Reactivity-dependent profiling of RNA 5-methylcytidine dioxygenases

Epitranscriptomic RNA modifications can regulate fundamental biological processes, but we lack approaches to map modification sites and probe writer enzymes. Here we present a chemoproteomic strategy to characterize RNA 5-methylcytidine (m(5)C) dioxygenase enzymes in their native context based upon metabolic labeling and activity-based crosslinking with 5-ethynylcytidine (5-EC). We profile m(5)C dioxygenases in human cells including ALKBH1 and TET2 and show that ALKBH1 is the major hm(5)C- and f(5)C-forming enzyme in RNA. Further, we map ALKBH1 modification sites transcriptome-wide using 5-EC-iCLIP and ARP-based sequencing to identify ALKBH1-dependent m(5)C oxidation in a variety of tRNAs and mRNAs and analyze ALKBH1 substrate specificity in vitro.
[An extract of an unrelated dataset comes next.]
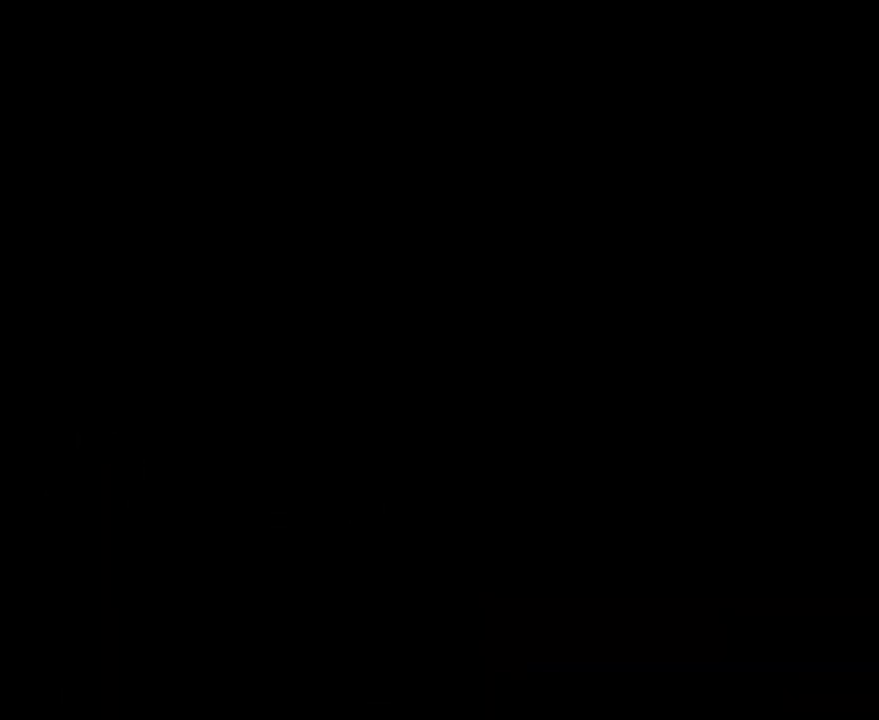
{"buttons": [], "left_stick": "center", "events": []}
We also apply targeted pyridine borane-mediated sequencing to measure f(5)C sites on select tRNA. Finally, we show that f(5)C at the wobble position of tRNA-Leu-CAA plays a role in decoding Leu codons under stress. Our work provides powerful chemical approaches for studying RNA m(5)C dioxygenases and mapping oxidative m(5)C modifications and reveals the existence of novel epitranscriptomic pathways for regulating RNA function.